O público sentiu a mudança do figurino, e da entrega de Damon Albarn, e envolveu-se mais, esqueceu de vez o pivete que se formou no terreno do palco Porto, provável efeito da chuva e posterior secagem da relva. E foi possível admirar os exímios construtores de canções que são os Blur, banda que disputou o trono da britpop com os arquirrivais Oasis.

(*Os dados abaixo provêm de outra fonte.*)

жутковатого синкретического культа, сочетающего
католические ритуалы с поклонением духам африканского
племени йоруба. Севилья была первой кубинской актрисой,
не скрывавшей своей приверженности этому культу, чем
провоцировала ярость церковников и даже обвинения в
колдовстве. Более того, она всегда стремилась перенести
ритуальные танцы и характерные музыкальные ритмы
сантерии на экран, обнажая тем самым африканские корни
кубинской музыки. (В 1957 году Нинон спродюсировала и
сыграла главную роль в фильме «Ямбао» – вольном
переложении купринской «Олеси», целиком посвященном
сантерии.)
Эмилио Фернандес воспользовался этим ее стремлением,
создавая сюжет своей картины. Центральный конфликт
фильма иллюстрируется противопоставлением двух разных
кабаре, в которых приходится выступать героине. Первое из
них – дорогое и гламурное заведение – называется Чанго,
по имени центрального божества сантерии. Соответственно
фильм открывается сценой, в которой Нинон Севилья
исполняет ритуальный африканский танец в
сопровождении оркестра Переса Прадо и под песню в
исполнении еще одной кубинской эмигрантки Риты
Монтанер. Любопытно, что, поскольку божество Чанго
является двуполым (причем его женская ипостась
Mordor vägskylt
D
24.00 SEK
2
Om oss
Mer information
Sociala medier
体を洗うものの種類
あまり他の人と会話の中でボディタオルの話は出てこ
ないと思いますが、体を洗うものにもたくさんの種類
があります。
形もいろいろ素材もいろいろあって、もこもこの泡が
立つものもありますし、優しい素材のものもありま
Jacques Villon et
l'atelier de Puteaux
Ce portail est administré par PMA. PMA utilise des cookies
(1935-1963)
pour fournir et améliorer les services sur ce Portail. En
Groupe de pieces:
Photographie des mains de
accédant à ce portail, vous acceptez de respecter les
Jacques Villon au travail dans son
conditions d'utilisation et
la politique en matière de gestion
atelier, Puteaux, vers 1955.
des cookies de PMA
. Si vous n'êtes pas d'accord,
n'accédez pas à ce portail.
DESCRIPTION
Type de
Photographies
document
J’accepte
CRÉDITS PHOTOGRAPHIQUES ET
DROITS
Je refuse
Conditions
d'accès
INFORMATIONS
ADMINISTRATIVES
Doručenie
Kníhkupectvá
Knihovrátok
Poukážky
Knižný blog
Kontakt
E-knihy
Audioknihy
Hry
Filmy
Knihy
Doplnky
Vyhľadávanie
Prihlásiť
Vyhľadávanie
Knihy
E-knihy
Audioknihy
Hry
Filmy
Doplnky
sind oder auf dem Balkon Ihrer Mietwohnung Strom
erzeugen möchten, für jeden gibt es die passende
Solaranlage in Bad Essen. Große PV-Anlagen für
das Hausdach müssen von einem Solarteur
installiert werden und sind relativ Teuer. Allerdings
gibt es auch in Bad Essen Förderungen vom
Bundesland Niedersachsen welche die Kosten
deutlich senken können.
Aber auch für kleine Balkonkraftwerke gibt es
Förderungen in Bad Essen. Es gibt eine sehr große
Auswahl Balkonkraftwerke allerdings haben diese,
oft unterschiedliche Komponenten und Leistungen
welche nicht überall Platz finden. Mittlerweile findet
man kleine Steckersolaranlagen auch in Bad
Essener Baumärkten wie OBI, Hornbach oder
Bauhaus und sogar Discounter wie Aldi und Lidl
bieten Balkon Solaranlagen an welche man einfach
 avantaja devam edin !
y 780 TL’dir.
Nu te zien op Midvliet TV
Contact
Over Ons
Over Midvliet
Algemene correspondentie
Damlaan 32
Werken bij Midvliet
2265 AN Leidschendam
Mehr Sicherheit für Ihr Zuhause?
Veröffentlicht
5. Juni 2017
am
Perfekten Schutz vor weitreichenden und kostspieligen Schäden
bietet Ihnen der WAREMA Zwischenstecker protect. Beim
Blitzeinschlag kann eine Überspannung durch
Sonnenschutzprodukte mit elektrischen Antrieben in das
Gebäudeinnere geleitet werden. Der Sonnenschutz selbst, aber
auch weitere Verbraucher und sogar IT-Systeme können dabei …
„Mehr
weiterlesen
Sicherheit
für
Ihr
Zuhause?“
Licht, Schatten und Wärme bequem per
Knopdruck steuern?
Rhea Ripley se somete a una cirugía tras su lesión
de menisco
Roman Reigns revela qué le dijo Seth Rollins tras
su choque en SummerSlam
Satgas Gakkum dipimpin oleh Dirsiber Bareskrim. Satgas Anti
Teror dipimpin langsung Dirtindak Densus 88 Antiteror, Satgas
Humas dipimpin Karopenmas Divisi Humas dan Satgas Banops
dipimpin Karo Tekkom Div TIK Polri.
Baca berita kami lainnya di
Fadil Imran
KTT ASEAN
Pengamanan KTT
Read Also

Das baladas sentimentais, como "Tender", em que Albarn se liquefaz em crooner, às narrativas jovens e vibrantes de "Girls & boys".
O final foi em glória, cheio de pujança, a estrear "The ballad of Darren", novo disco que sai a 21 de julho, com o belíssimo single "The narcissist". Na despedida soou o tremendo "The universal". Não foi tão sideral como os Gorillaz, o outro projeto de Albarn, em 2022, mas figurará no quadro de honra do Primavera 10.
Novo palco problemático
O festival fechou anteontem a sua edição especial de dez anos com quatro dias e um cartaz aumentado para 76 artistas. Regressará em 2024 ao modelo de três dias: é de 7 a 9 de junho.
O que não parece ter conquistado medalhas é o novo palco principal, enxertado no recinto como corpo estranho. É descontínuo em relação ao resto da paisagem - um jardim de colinas e clareiras com relva fofa -, apresentando uma espécie de trincheira a quem vem de sul. É demasiado frio, urbano, geométrico - e é plano, o que é problemático: prejudica a visão a milhares de espectadores. Nunca como este ano se apreciaram as virtudes do palco-encosta Vodafone, a assembleia nobre das edições anteriores.
Inseridas na estratégia de crescimento do festival, as mudanças de palcos e o alargamento do recinto para mais cinco hectares embateram num problema: o clima invernal que dominou os primeiros três dias, oprimindo o povo habitualmente florido e jovial. Será a principal razão para os números não terem disparado: se em 2022, em formato de três dias, o festival acolheu cem mil pessoas (média: 33 mil/dia), este ano, aumentado para quatro dias e chamou 140 mil (35 mil/dia). Cresceu, mas o crescimento foi tímido.
New Order emudecidos
A última jornada de 2023 ficou ainda marcada pelos apagões de som do concerto dos New Order. Quebrou por duas vezes durante a emblemática "True faith" e deixou uma nódoa na estreia da banda no Porto. O espetáculo seguiu, contundido, com "Blue Monday", tema charneira na história da pop que celebrava ali 40 anos. Com aquele buraco negro, será difícil falar de um concerto memorável.
Antes, serviu-se a caldeirada Yves Tumor, figura esguia e sobredimensionada que mistura rock experimental, glam, noise e metal. Foi número extravagante, com queixas sobre o som e muito bacanal com o público: Yves foi várias vezes ao fosso dos fotógrafos tocar nos fãs, e ser tocado por eles, viciando-se nos abraços.
Ao tempo dos New Order, houve ainda um espetáculo a destacar: punk hardcore com os Off!, da Califórnia, EUA, no palco Plenitude - e foi um belo e rijo festim.